§ TO BE DONE
1 – Answer these from the nutrition-label article:
(a) In what software is the workflow and annotation template built?
(b) Which three amounts does the author say the template helps you identify in food?
(c) Which agency requires many foods to carry the "Nutrition Facts" label?
2 – Print the nutrition-label article word for word, everything from "Data Science" down to "more Alteryx workflows.".
3 – Proceed with the nutrition-label article, starting from where it stops.

Start of TEXT SECTION

Data Science

nlane · ‎03-10-2022

As we kick off the new year 2022, many will make the conscious effort to start living healthier. This usually is composed of trying new exercise programs, focusing on mental health, and watching what you eat. To help with the latter, here is an Alteryx workflow and annotation template to help you identify exactly how much sugar, fat, and calories are in the food you’re eating. Disclaimer: I am not a doctor and would advise you consult with one before making any drastic changes to your diet. This article is just for fun and is not meant to influence your eating patterns, instead I hope it inspires you to make more Alteryx workflows.

Annotating a Nutrition Label

If you are in the US, I bet you’ve seen the “Nutrition Facts” label found on food packaging. Many foods that are covered by the FDA are required to have this iconic label to help consumers make educated decisions about what to eat.

End of TEXT SECTION
Start of DATASET SECTION

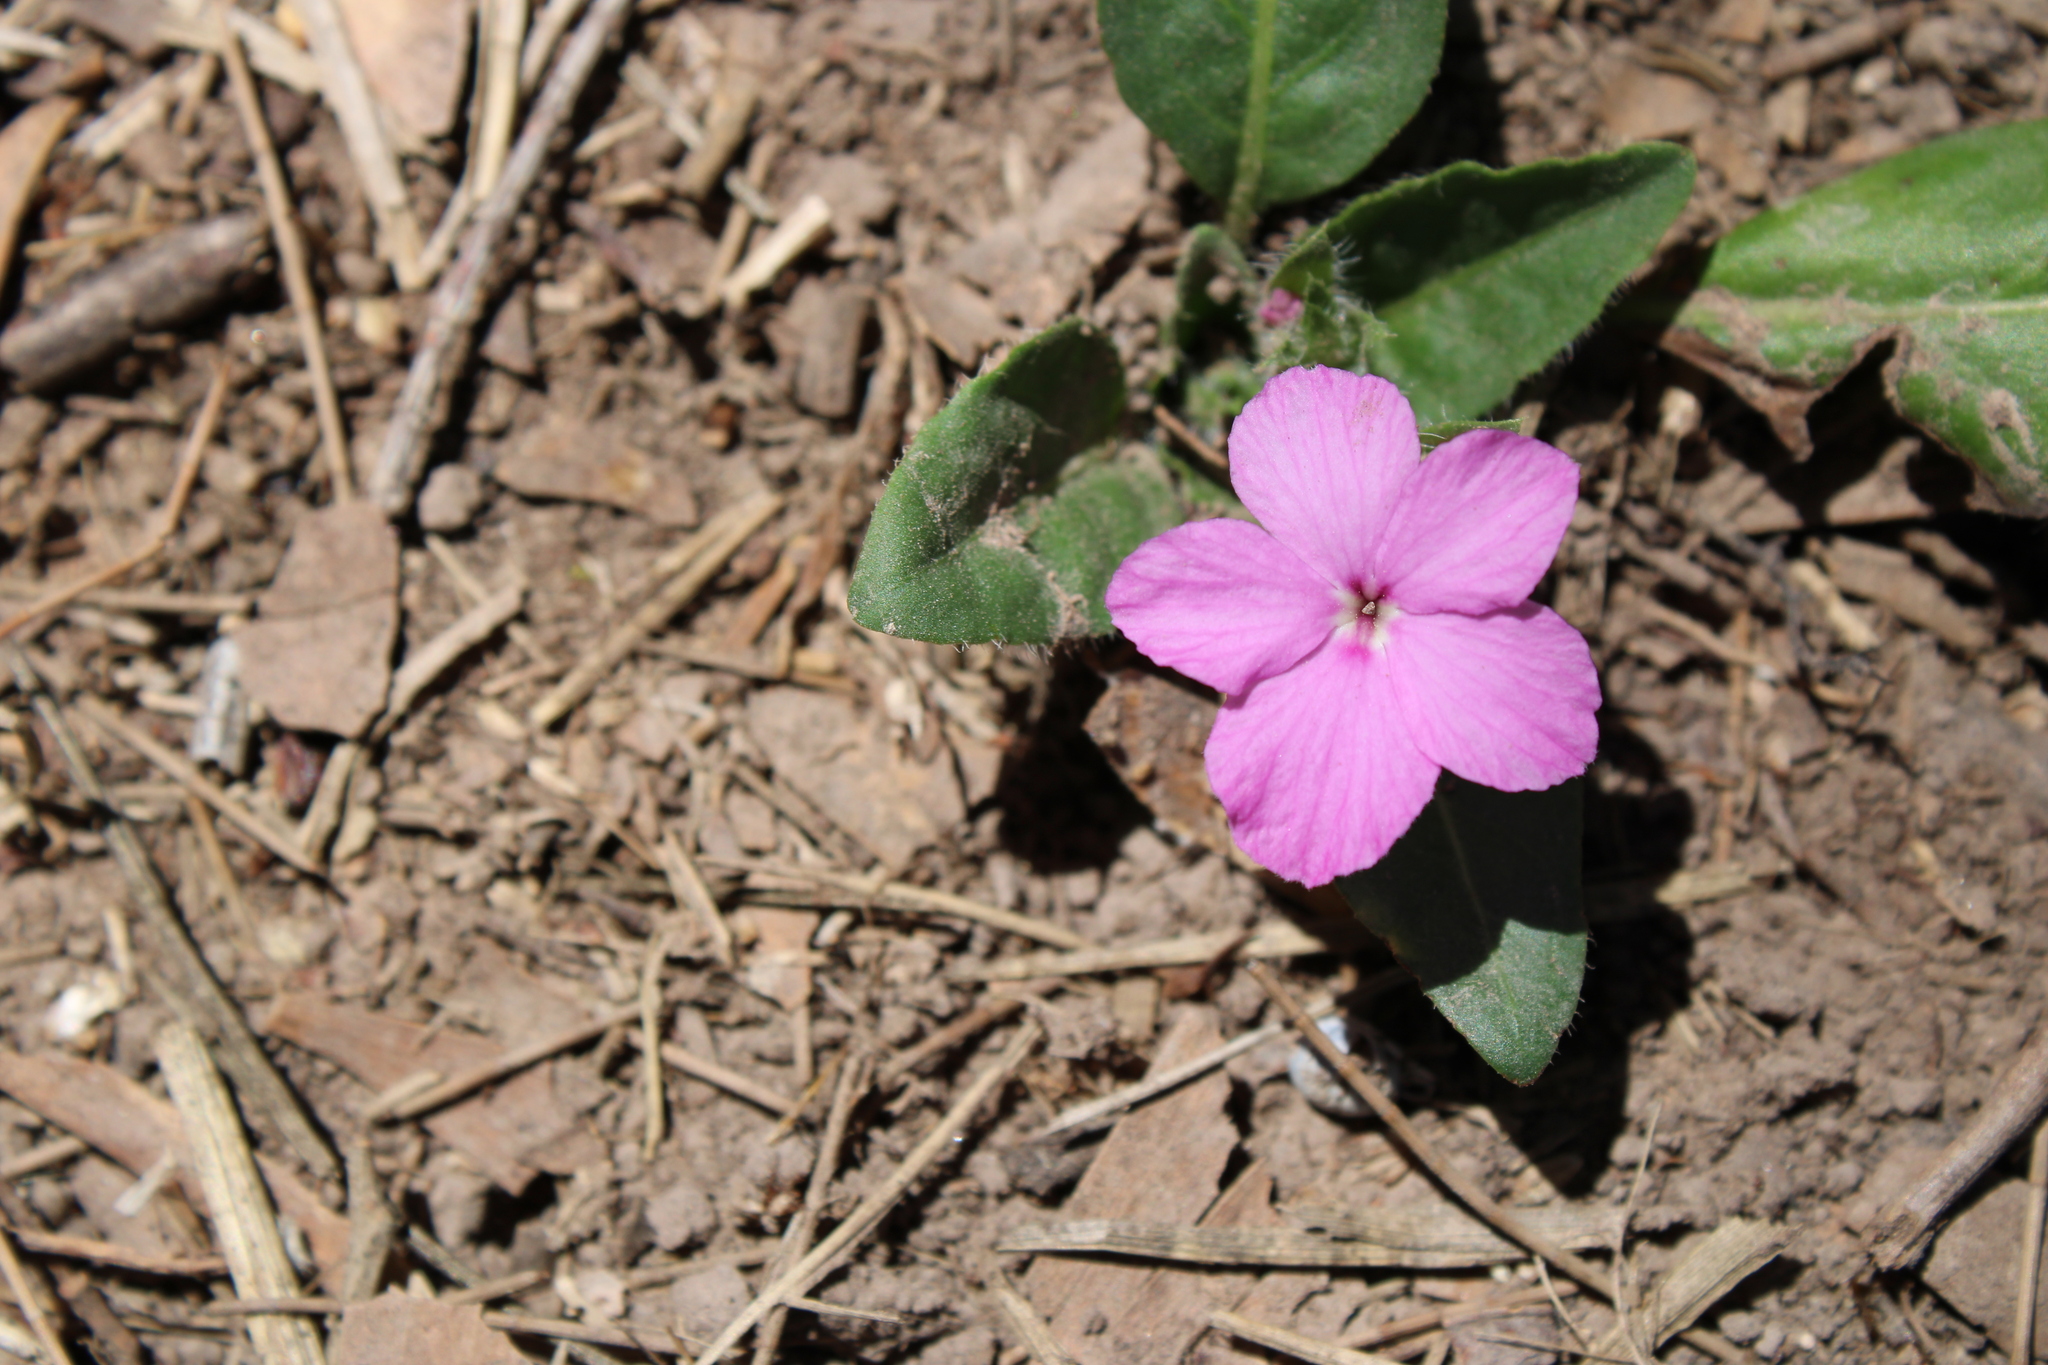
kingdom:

End of DATASET SECTION

§ ANSWERS TO THE EXERCISES
1 –
(a) Alteryx
(b) Sugar, fat, and calories
(c) The FDA

2 –
Data Science

nlane · ‎03-10-2022

As we kick off the new year 2022, many will make the conscious effort to start living healthier. This usually is composed of trying new exercise programs, focusing on mental health, and watching what you eat. To help with the latter, here is an Alteryx workflow and annotation template to help you identify exactly how much sugar, fat, and calories are in the food you’re eating. Disclaimer: I am not a doctor and would advise you consult with one before making any drastic changes to your diet. This article is just for fun and is not meant to influence your eating patterns, instead I hope it inspires you to make more Alteryx workflows.

3 –
Standard “Nutrition Facts” label Standard “Nutrition Facts” label

Because this format is standardized, it’s a perfect use case to implement the Image Template tool from the Alteryx Intelligence Suite (to learn more about how to use these tools you can take the Intelligence Suite Learning Path). I’ve split up the nutrition facts label into three sections: header, calories, and daily values. Now with this template, I can process multiple nutrition facts labels and split them up by these sections.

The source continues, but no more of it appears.